## Task description
With pictures omitted, output the records below exactly as they appear.

## Stored data
= Beginning of Section =

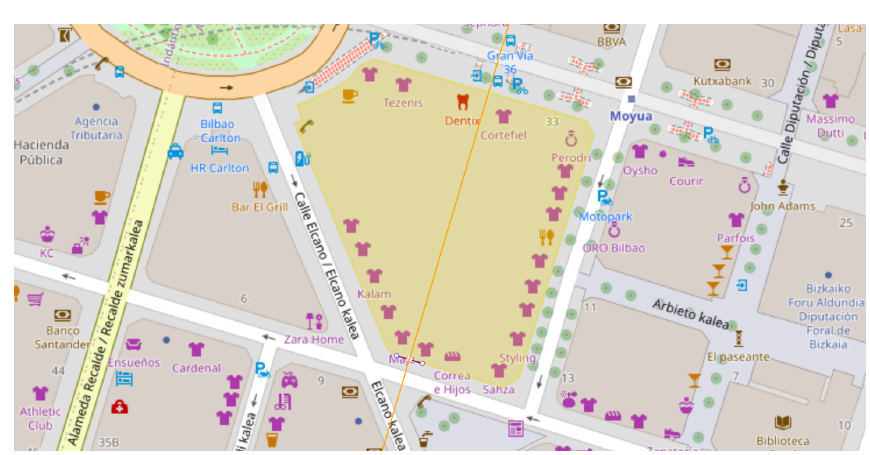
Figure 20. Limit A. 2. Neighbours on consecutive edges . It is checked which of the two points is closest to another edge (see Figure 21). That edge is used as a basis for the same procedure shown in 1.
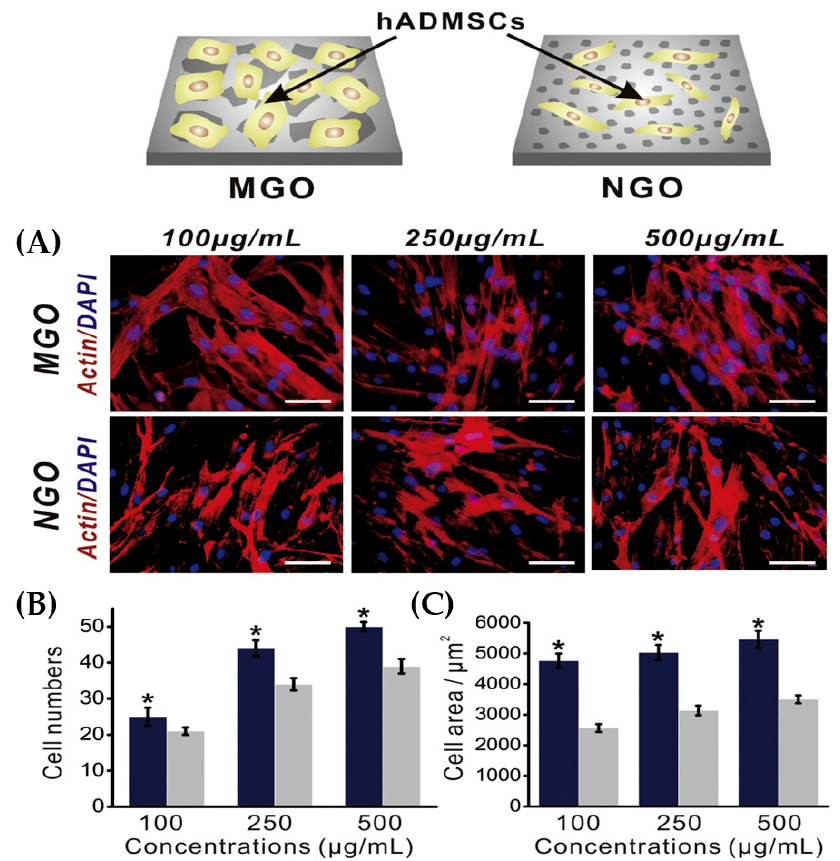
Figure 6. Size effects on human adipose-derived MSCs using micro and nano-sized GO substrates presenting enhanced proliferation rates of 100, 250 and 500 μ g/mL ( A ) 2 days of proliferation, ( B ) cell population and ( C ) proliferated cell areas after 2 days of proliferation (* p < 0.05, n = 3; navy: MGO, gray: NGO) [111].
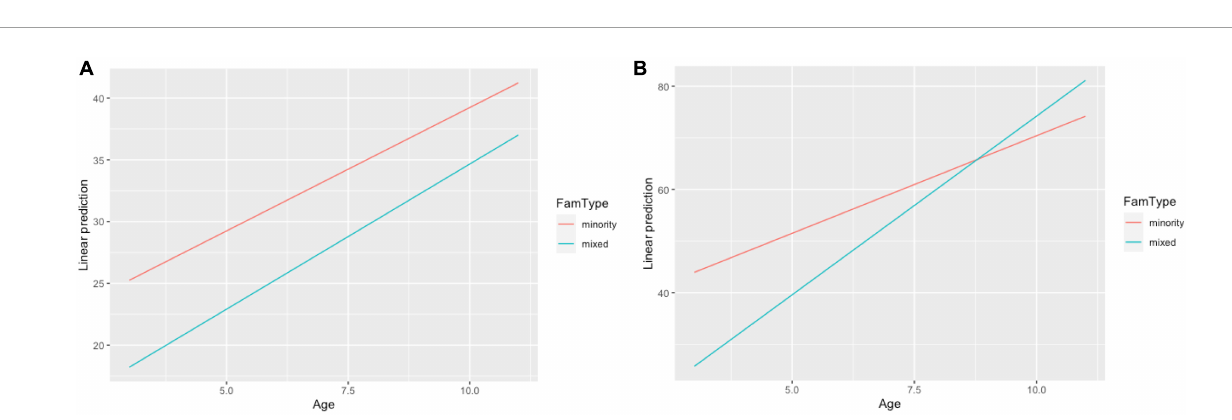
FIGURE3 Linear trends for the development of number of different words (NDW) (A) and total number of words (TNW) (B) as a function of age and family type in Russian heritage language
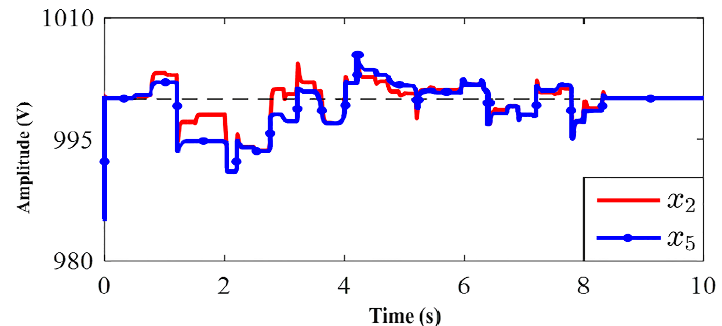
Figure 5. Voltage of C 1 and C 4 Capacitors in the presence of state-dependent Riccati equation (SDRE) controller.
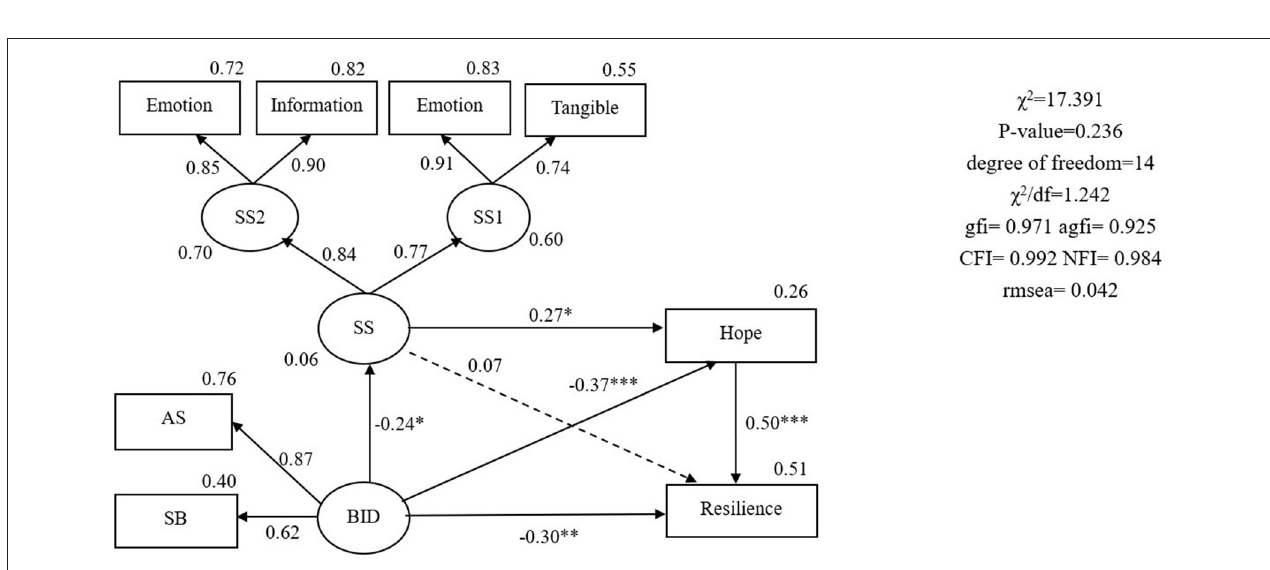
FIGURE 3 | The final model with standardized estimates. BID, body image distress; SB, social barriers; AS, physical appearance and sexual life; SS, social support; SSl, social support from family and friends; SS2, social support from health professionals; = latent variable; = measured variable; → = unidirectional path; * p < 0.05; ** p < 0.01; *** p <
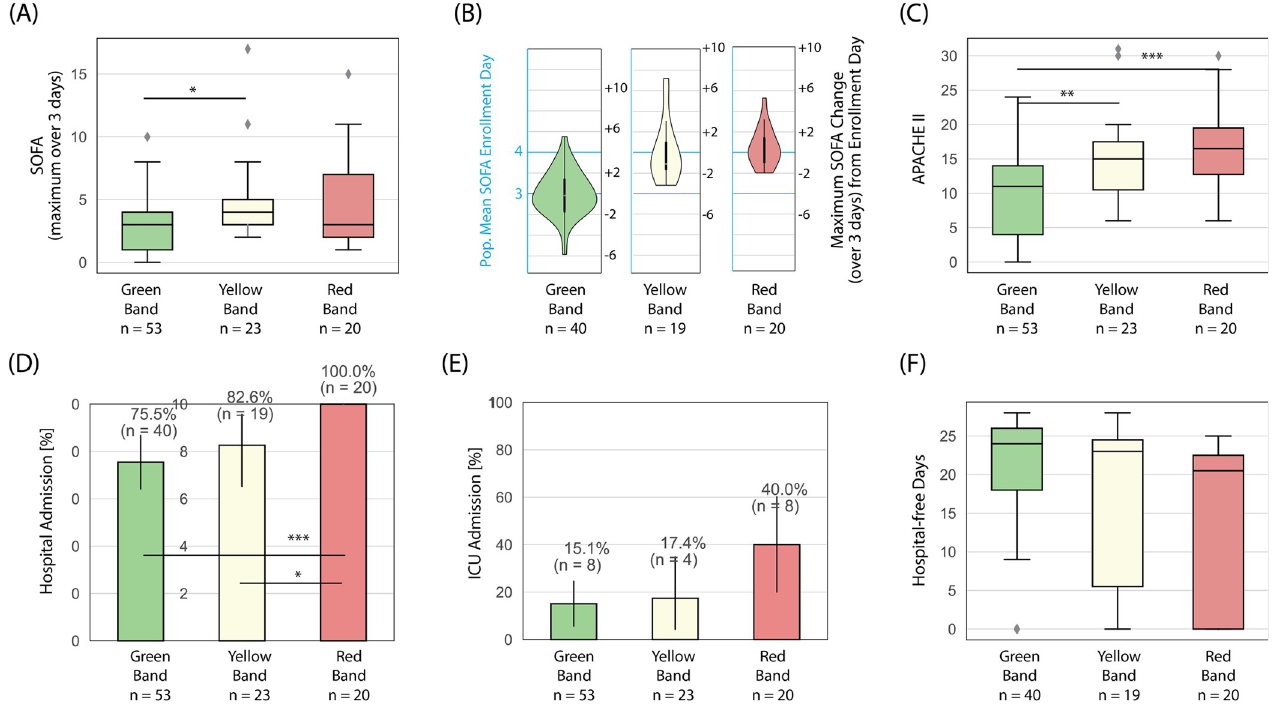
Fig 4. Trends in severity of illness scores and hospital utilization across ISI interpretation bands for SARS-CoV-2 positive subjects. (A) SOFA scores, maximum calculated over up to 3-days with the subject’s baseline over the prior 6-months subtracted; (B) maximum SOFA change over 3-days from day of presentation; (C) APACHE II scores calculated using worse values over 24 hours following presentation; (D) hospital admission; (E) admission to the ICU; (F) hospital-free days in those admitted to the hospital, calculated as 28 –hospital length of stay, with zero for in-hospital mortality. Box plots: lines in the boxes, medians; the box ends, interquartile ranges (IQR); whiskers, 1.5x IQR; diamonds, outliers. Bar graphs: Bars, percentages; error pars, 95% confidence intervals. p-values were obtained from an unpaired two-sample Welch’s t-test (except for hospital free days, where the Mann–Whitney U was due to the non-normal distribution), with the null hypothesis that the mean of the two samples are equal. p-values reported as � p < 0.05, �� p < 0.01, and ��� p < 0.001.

= End of Section =

## Response to the task
Figure 20. Limit A. 2. Neighbours on consecutive edges . It is checked which of the two points is closest to another edge (see Figure 21). That edge is used as a basis for the same procedure shown in 1.
Figure 6. Size effects on human adipose-derived MSCs using micro and nano-sized GO substrates presenting enhanced proliferation rates of 100, 250 and 500 μ g/mL ( A ) 2 days of proliferation, ( B ) cell population and ( C ) proliferated cell areas after 2 days of proliferation (* p < 0.05, n = 3; navy: MGO, gray: NGO) [111].
FIGURE3 Linear trends for the development of number of different words (NDW) (A) and total number of words (TNW) (B) as a function of age and family type in Russian heritage language
Figure 5. Voltage of C 1 and C 4 Capacitors in the presence of state-dependent Riccati equation (SDRE) controller.
FIGURE 3 | The final model with standardized estimates. BID, body image distress; SB, social barriers; AS, physical appearance and sexual life; SS, social support; SSl, social support from family and friends; SS2, social support from health professionals; = latent variable; = measured variable; → = unidirectional path; * p < 0.05; ** p < 0.01; *** p <
Fig 4. Trends in severity of illness scores and hospital utilization across ISI interpretation bands for SARS-CoV-2 positive subjects. (A) SOFA scores, maximum calculated over up to 3-days with the subject’s baseline over the prior 6-months subtracted; (B) maximum SOFA change over 3-days from day of presentation; (C) APACHE II scores calculated using worse values over 24 hours following presentation; (D) hospital admission; (E) admission to the ICU; (F) hospital-free days in those admitted to the hospital, calculated as 28 –hospital length of stay, with zero for in-hospital mortality. Box plots: lines in the boxes, medians; the box ends, interquartile ranges (IQR); whiskers, 1.5x IQR; diamonds, outliers. Bar graphs: Bars, percentages; error pars, 95% confidence intervals. p-values were obtained from an unpaired two-sample Welch’s t-test (except for hospital free days, where the Mann–Whitney U was due to the non-normal distribution), with the null hypothesis that the mean of the two samples are equal. p-values reported as � p < 0.05, �� p < 0.01, and ��� p < 0.001.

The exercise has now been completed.